Scaling Data-Constrained Language Models

williamtrask · on May 31, 2023

> “Motivated by this limit, we investigate scaling language models in data-constrained regimes. Specifically, we run a large set of experiments varying the extent of data repetition and compute budget, ranging up to 900 billion training tokens and 9 billion parameter models. We find that with constrained data for a fixed compute budget, training with up to 4 epochs of repeated data yields negligible changes to loss compared to having unique data. However, with more repetition, the value of adding compute eventually decays to zero.”

kelseyfrog · on May 31, 2023

The thought just occurred to me, does training data ordering have any impact on LLM loss? It's not a terrible experiment to try, right?

There reason I'm asking is because we tend to educate humans using a fairly well-ordered path of curriculum. Take, for example, children's books. The limited vocab, sentence complexity, and concreteness of ideas are all supposed to help them learn better. In other words, parents aren't trying to teach their children language by reading them to sleep from The Pile[1]. Doing so would be considered detrimental to language learning. Like I said, just a thought.

1. https://arxiv.org/abs/2101.00027

nmfisher · on May 31, 2023

Research [0] suggests that pretraining to uncover sparse subnetworks is faster when using "easy" subsets of the training data. Very small part of the overall picture but I do expect to see more research on data hashing/subsetting/ordering for training optimization in the near future.

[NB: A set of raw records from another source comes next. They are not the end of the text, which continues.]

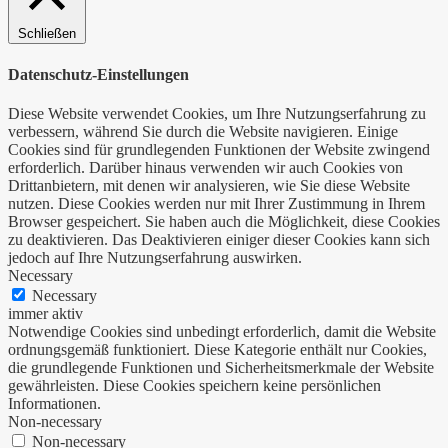
Schließen
Datenschutz-Einstellungen
Diese Website verwendet Cookies, um Ihre Nutzungserfahrung zu
verbessern, während Sie durch die Website navigieren. Einige
Cookies sind für grundlegenden Funktionen der Website zwingend
erforderlich. Darüber hinaus verwenden wir auch Cookies von
Drittanbietern, mit denen wir analysieren, wie Sie diese Website
nutzen. Diese Cookies werden nur mit Ihrer Zustimmung in Ihrem
Browser gespeichert. Sie haben auch die Möglichkeit, diese Cookies
zu deaktivieren. Das Deaktivieren einiger dieser Cookies kann sich
jedoch auf Ihre Nutzungserfahrung auswirken.
Necessary
Necessary
immer aktiv
Notwendige Cookies sind unbedingt erforderlich, damit die Website
ordnungsgemäß funktioniert. Diese Kategorie enthält nur Cookies,
die grundlegende Funktionen und Sicherheitsmerkmale der Website
gewährleisten. Diese Cookies speichern keine persönlichen
Informationen.
Non-necessary
Non-necessary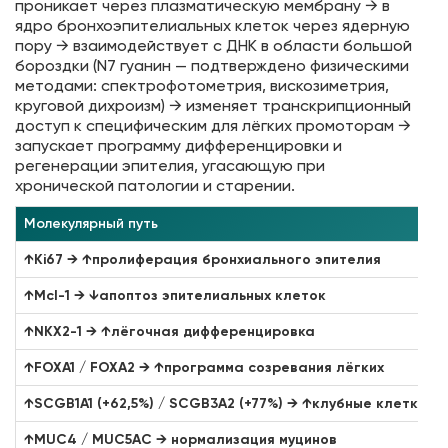
проникает через плазматическую мембрану → в
ядро бронхоэпителиальных клеток через ядерную
пору → взаимодействует с ДНК в области большой
бороздки (N7 гуанин — подтверждено физическими
методами: спектрофотометрия, вискозиметрия,
круговой дихроизм) → изменяет транскрипционный
доступ к специфическим для лёгких промоторам →
запускает программу дифференцировки и
регенерации эпителия, угасающую при
хронической патологии и старении.
Молекулярный путь
↑Ki67 → ↑пролиферация бронхиального эпителия
↑Mcl-1 → ↓апоптоз эпителиальных клеток
↑NKX2-1 → ↑лёгочная дифференцировка
↑FOXA1 / FOXA2 → ↑программа созревания лёгких
↑SCGB1A1 (+62,5%) / SCGB3A2 (+77%) → ↑клубные клетки
↑MUC4 / MUC5AC → нормализация муцинов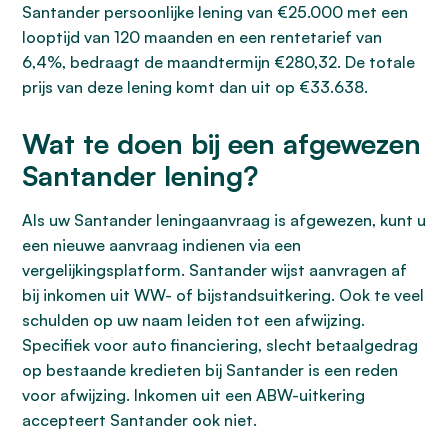
Santander persoonlijke lening van €25.000 met een
looptijd van 120 maanden en een rentetarief van
6,4%, bedraagt de maandtermijn €280,32. De totale
prijs van deze lening komt dan uit op €33.638.
Wat te doen bij een afgewezen
Santander lening?
Als uw Santander leningaanvraag is afgewezen, kunt u
een nieuwe aanvraag indienen via een
vergelijkingsplatform. Santander wijst aanvragen af
bij inkomen uit WW- of bijstandsuitkering. Ook te veel
schulden op uw naam leiden tot een afwijzing.
Specifiek voor auto financiering, slecht betaalgedrag
op bestaande kredieten bij Santander is een reden
voor afwijzing. Inkomen uit een ABW-uitkering
accepteert Santander ook niet.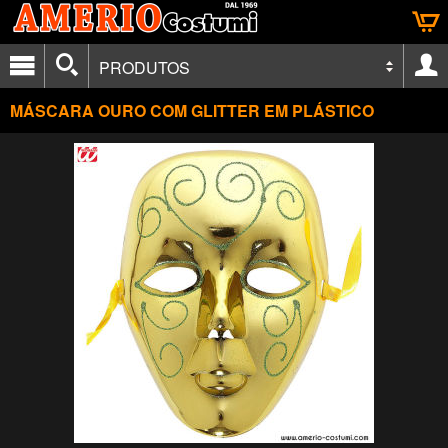
PRODUTOS
MÁSCARA OURO COM GLITTER EM PLÁSTICO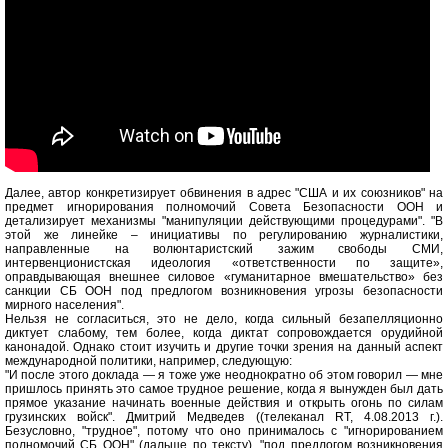
Далее, автор конкретизирует обвинения в адрес "США и их союзников" на
предмет игнорирования полномочий Совета Безопасности ООН и
детализирует механизмы "манипуляции действующими процедурами". "В
этой же линейке – инициативы по регулированию журналистики,
направленные на волюнтаристский зажим свободы СМИ,
интервенционистская идеология «ответственности по защите»,
оправдывающая внешнее силовое «гуманитарное вмешательство» без
санкции СБ ООН под предлогом возникновения угрозы безопасности
мирного населения".
Нельзя не согласиться, это не дело, когда сильный безапелляционно
диктует слабому, тем более, когда диктат сопровождается орудийной
канонадой. Однако стоит изучить и другие точки зрения на данный аспект
международной политики, например, следующую:
"И после этого доклада — я тоже уже неоднократно об этом говорил — мне
пришлось принять это самое трудное решение, когда я вынужден был дать
прямое указание начинать военные действия и открыть огонь по силам
грузинских войск". Дмитрий Медведев ((телеканал RT, 4.08.2013 г.).
Безусловно, "трудное", потому что оно принималось с "игнорированием
полномочий СБ ООН" (дальше по тексту), "под предлогом возникновения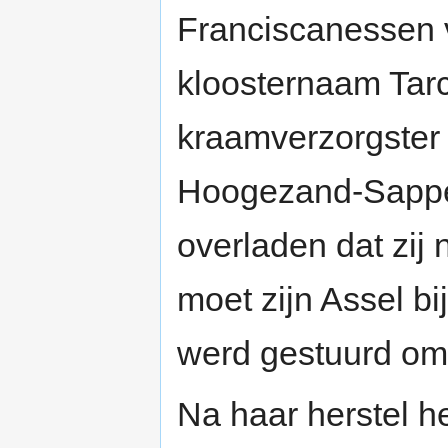
Franciscanessen 
kloosternaam Tarc
kraamverzorgster
Hoogezand-Sappe
overladen dat zij 
moet zijn Assel bi
werd gestuurd om
Na haar herstel he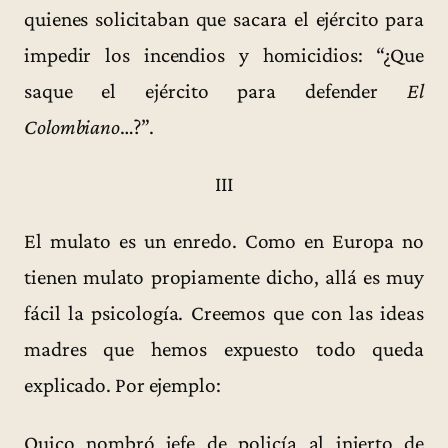
quienes solicitaban que sacara el ejército para
impedir los incendios y homicidios: “¿Que
saque el ejército para defender
El
Colombiano
…?”.
III
El mulato es un enredo. Como en Europa no
tienen mulato propiamente dicho, allá es muy
fácil la psicología. Creemos que con las ideas
madres que hemos expuesto todo queda
explicado. Por ejemplo:
Quico nombró jefe de policía al injerto de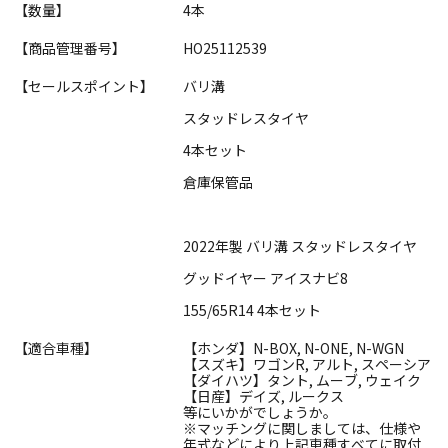
【数量】
4本
【商品管理番号】
HO25112539
【セールスポイント】
バリ溝
スタッドレスタイヤ
4本セット
倉庫保管品
2022年製 バリ溝 スタッドレスタイヤ
グッドイヤー アイスナビ8
155/65R14 4本セット
【適合車種】
【ホンダ】N-BOX, N-ONE, N-WGN
【スズキ】ワゴンR, アルト, スペーシア
【ダイハツ】タント, ムーブ, ウェイク
【日産】デイズ, ルークス
等にいかがでしょうか。
※マッチングに関しましては、仕様や
年式などにより上記車種すべてに取付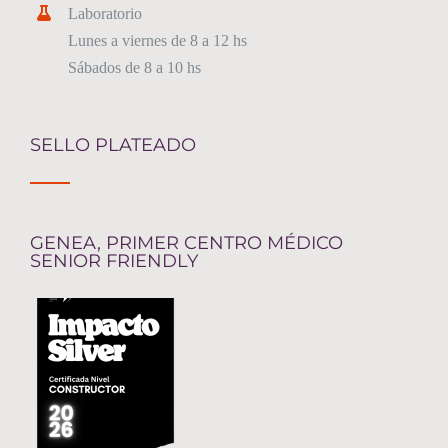
Laboratorio
Lunes a viernes de 8 a 12 hs
Sábados de 8 a 10 hs
SELLO PLATEADO
GENEA, PRIMER CENTRO MÉDICO
SENIOR FRIENDLY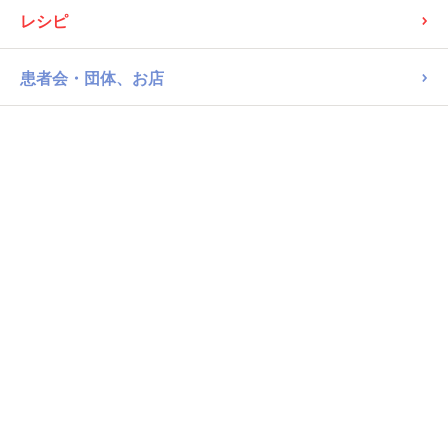
アレルギーSTORY
レシピ
患者会・団体、お店
病院
パン類・ピザ
米粉パン
28品目不使用
タイナイ おこめ食パン
252kcal/100g
78082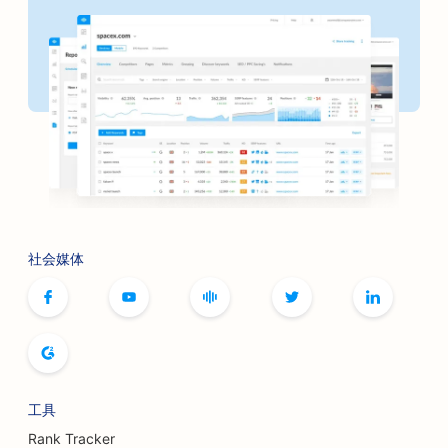
银行搜索引擎优化
面包店搜索引擎优化
理发店搜索引擎优化
烧烤店搜索引擎优化
精品店搜索引擎优化
肉毒杆菌毒素和填充剂服务的搜索引擎优化
社会媒体
保龄球馆的搜索引擎优化
为桌游咖啡馆提供搜索引擎优化
书店搜索引擎优化
面包店搜索引擎优化
工具
啤酒厂的搜索引擎优化
Rank Tracker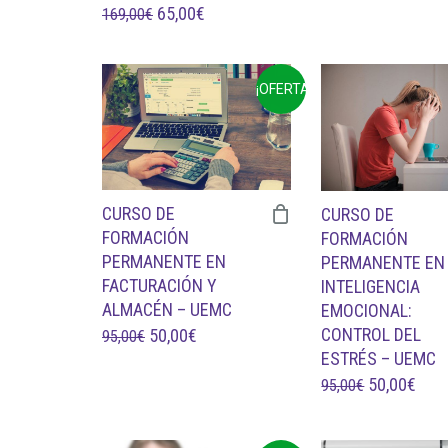
EL
EL
65,00
€
169,00
€
ORIGINAL
ACT
PRECIO
PRECIO
ERA:
ES:
ORIGINAL
ACTUAL
85,00€.
30,0
¡OFERTA!
ERA:
ES:
169,00€.
65,00€.
CURSO DE
CURSO DE
FORMACIÓN
FORMACIÓN
PERMANENTE EN
PERMANENTE EN
FACTURACIÓN Y
INTELIGENCIA
ALMACÉN – UEMC
EMOCIONAL:
CONTROL DEL
EL
EL
50,00
€
95,00
€
ESTRÉS – UEMC
PRECIO
PRECIO
EL
EL
50,00
€
95,00
€
ORIGINAL
ACTUAL
PRECIO
PRE
ERA:
ES:
ORIGINAL
ACT
95,00€.
50,00€.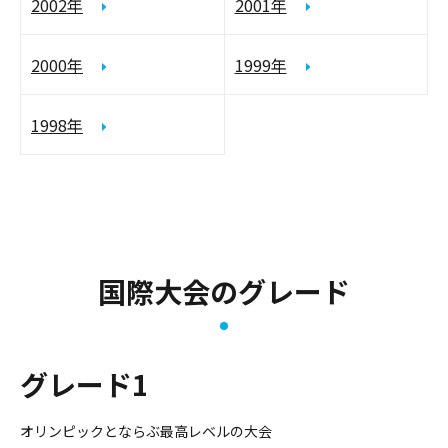
2002年
2001年
2000年
1999年
1998年
国際大会のグレード
グレード1
オリンピックとならぶ最高レベルの大会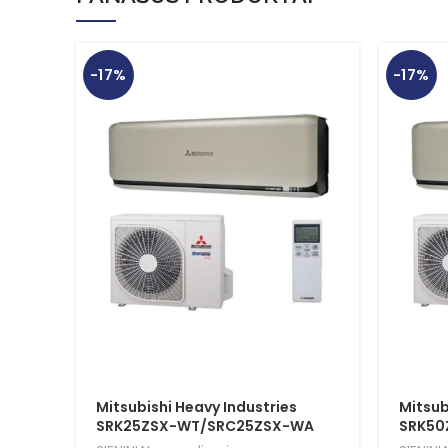
-17%
-17%
Mitsubishi Heavy Industries
Mitsub
SRK25ZSX-WT/SRC25ZSX-WA
SRK50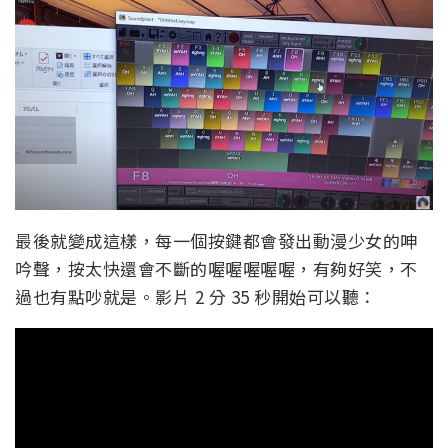
最後就變成這樣，每一個按鍵都會發出動漫少女的呻
吟聲，按太快還會不斷的喔喔喔喔喔，有夠好笑，不
過也有點吵就是。影片 2 分 35 秒開始可以聽：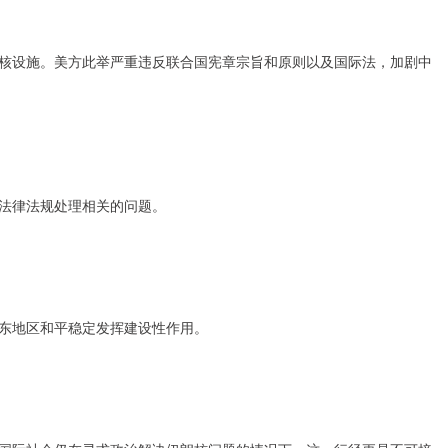
核设施。美方此举严重违反联合国宪章宗旨和原则以及国际法，加剧中
法律法规处理相关的问题。
东地区和平稳定发挥建设性作用。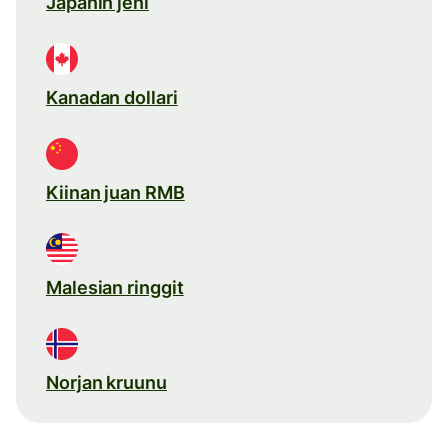
Japanin jeni
Kanadan dollari
Kiinan juan RMB
Malesian ringgit
Norjan kruunu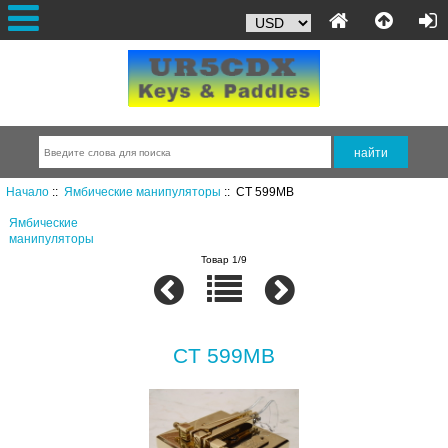
Начало
::
Ямбические манипуляторы
:: CT 599MB
Ямбические
манипуляторы
Товар 1/9
CT 599MB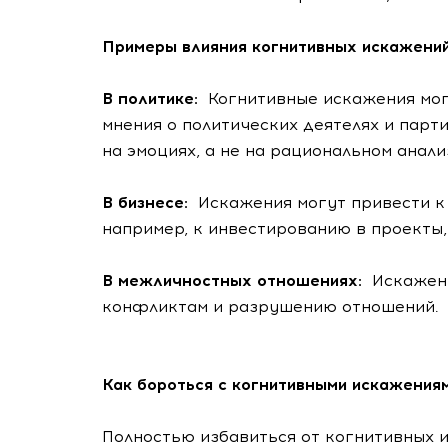
Примеры влияния когнитивных искажений
В политике:
Когнитивные искажения мо
мнения о политических деятелях и парт
на эмоциях, а не на рациональном анали
В бизнесе:
Искажения могут привести к
например, к инвестированию в проекты
В межличностных отношениях:
Искажен
конфликтам и разрушению отношений.
Как бороться с когнитивными искажения
Полностью избавиться от когнитивных 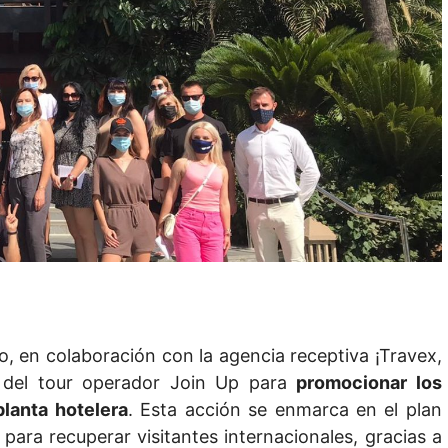
, en colaboración con la agencia receptiva ¡Travex,
del tour operador Join Up para
promocionar los
planta hotelera
. Esta acción se enmarca en el plan
ara recuperar visitantes internacionales, gracias a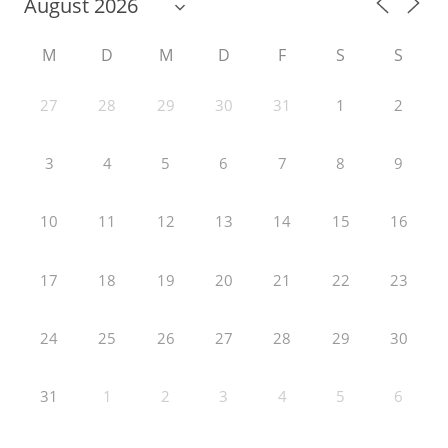
M
D
M
D
F
S
S
27
28
29
30
31
1
2
3
4
5
6
7
8
9
10
11
12
13
14
15
16
17
18
19
20
21
22
23
24
25
26
27
28
29
30
31
1
2
3
4
5
6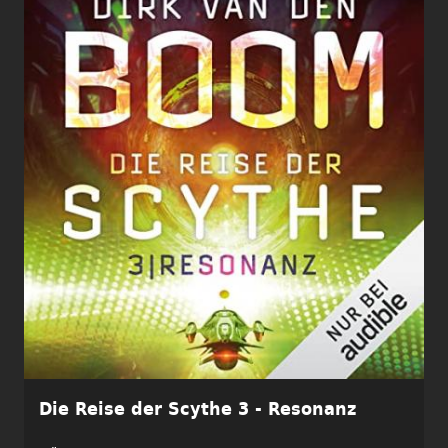
Die Reise der Scythe 3 - Resonanz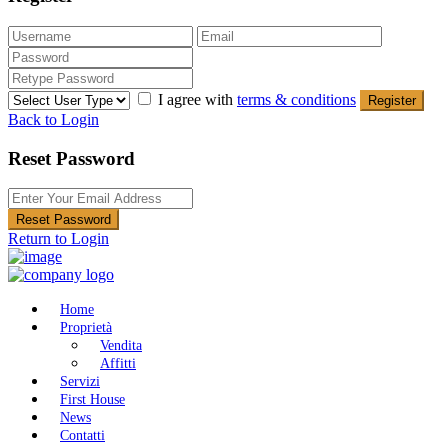
I agree with
terms & conditions
Register
Back to Login
Reset Password
Reset Password
Return to Login
Home
Proprietà
Vendita
Affitti
Servizi
First House
News
Contatti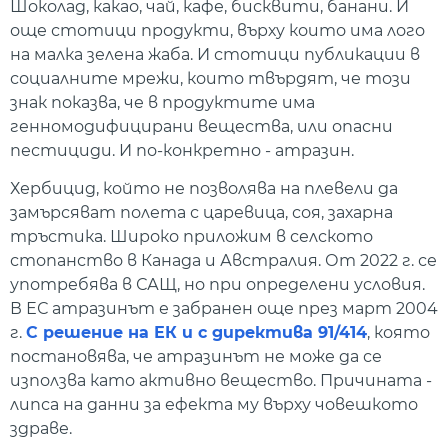
Шоколад, какао, чай, кафе, бисквити, банани. И
още стотици продукти, върху които има лого
на малка зелена жаба. И стотици публикации в
социалните мрежи, които твърдят, че този
знак показва, че в продуктите има
генномодифицирани вещества, или опасни
пестициди. И по-конкретно - атразин.
Хербицид, който не позволява на плевели да
замърсяват полета с царевица, соя, захарна
тръстика. Широко приложим в селското
стопанство в Канада и Австралия. От 2022 г. се
употребява в САЩ, но при определени условия.
В ЕС атразинът е забранен още през март 2004
г.
С решение на ЕК и с директива 91/414
, която
постановява, че атразинът не може да се
използва като активно вещество. Причината -
липса на данни за ефекта му върху човешкото
здраве.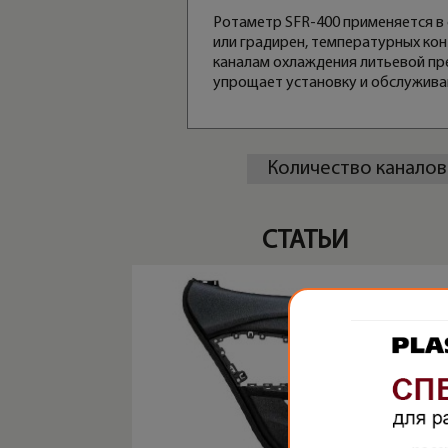
Ротаметр SFR-400 применяется в
или градирен, температурных ко
каналам охлаждения литьевой пр
упрощает установку и обслужива
Количество каналов
СТАТЬИ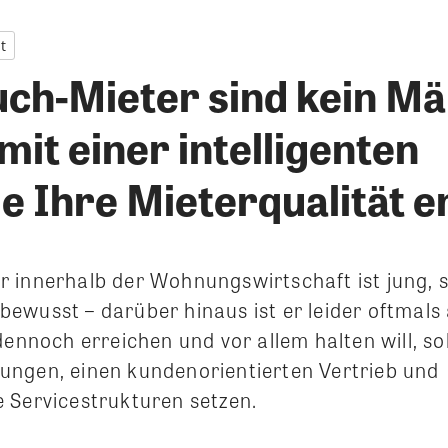
t
uch-Mieter sind kein M
mit einer intelligenten
ie Ihre Mieterqualität 
 innerhalb der Wohnungswirtschaft ist jung, 
ewusst – darüber hinaus ist er leider oftmals
dennoch erreichen und vor allem halten will, sol
ngen, einen kundenorientierten Vertrieb und
 Servicestrukturen setzen.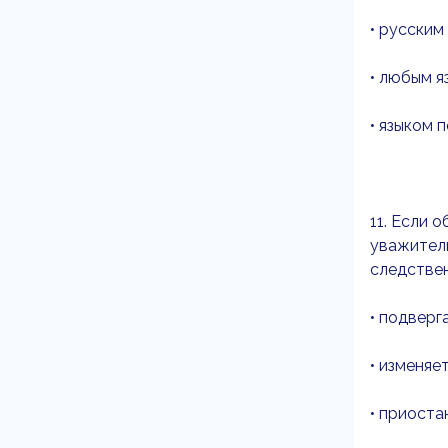
• русским
• любым 
• языком 
11. Если 
уважитель
следствен
• подверг
• изменяе
• приоста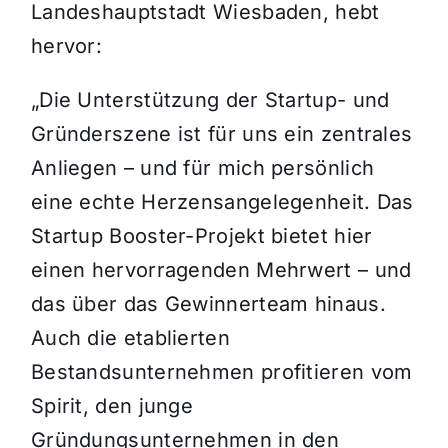
Landeshauptstadt Wiesbaden, hebt
hervor:
„Die Unterstützung der Startup- und
Gründerszene ist für uns ein zentrales
Anliegen – und für mich persönlich
eine echte Herzensangelegenheit. Das
Startup Booster-Projekt bietet hier
einen hervorragenden Mehrwert – und
das über das Gewinnerteam hinaus.
Auch die etablierten
Bestandsunternehmen profitieren vom
Spirit, den junge
Gründungsunternehmen in den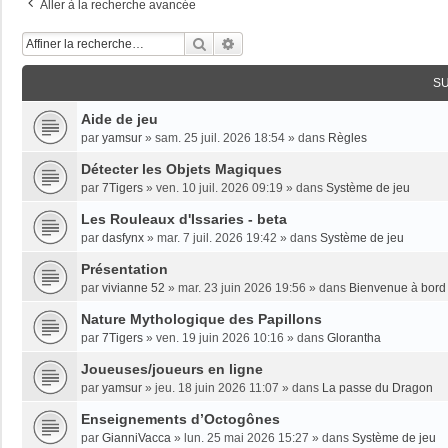
Aller à la recherche avancée
Rechercher
Recherche Avancée
S
Aide de jeu
par
yamsur
»
sam. 25 juil. 2026 18:54
» dans
Règles
Détecter les Objets Magiques
par
7Tigers
»
ven. 10 juil. 2026 09:19
» dans
Système de jeu
Les Rouleaux d'Issaries - beta
par
dasfynx
»
mar. 7 juil. 2026 19:42
» dans
Système de jeu
Présentation
par
vivianne 52
»
mar. 23 juin 2026 19:56
» dans
Bienvenue à bord 
Nature Mythologique des Papillons
par
7Tigers
»
ven. 19 juin 2026 10:16
» dans
Glorantha
Joueuses/joueurs en ligne
par
yamsur
»
jeu. 18 juin 2026 11:07
» dans
La passe du Dragon
Enseignements dʼOctogônes
par
GianniVacca
»
lun. 25 mai 2026 15:27
» dans
Système de jeu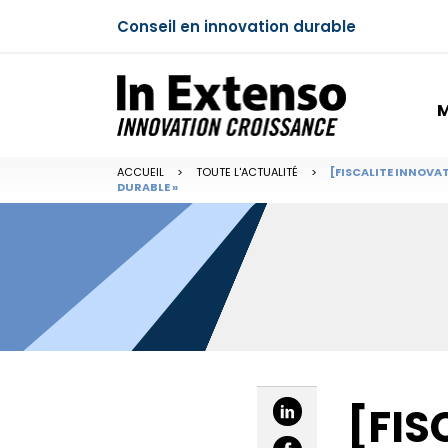
Conseil en innovation durable
M
ACCUEIL
>
TOUTE L'ACTUALITÉ
>
[FISCALITE INNOVA
DURABLE »
[FIS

[0] https://arxiv.org/pdf/2206.01278.pdf

airgapstopgap · on May 31, 2023

At the very least, I think transformers benefit from progressive increase in sample length. But building a principled curriculum based on abstract semantic-level properties of the content doesn't seem to work, or we don't know how how prioritize it.

warkdarrior · on May 31, 2023

SGD fundamentally relies on randomly sampling the training data.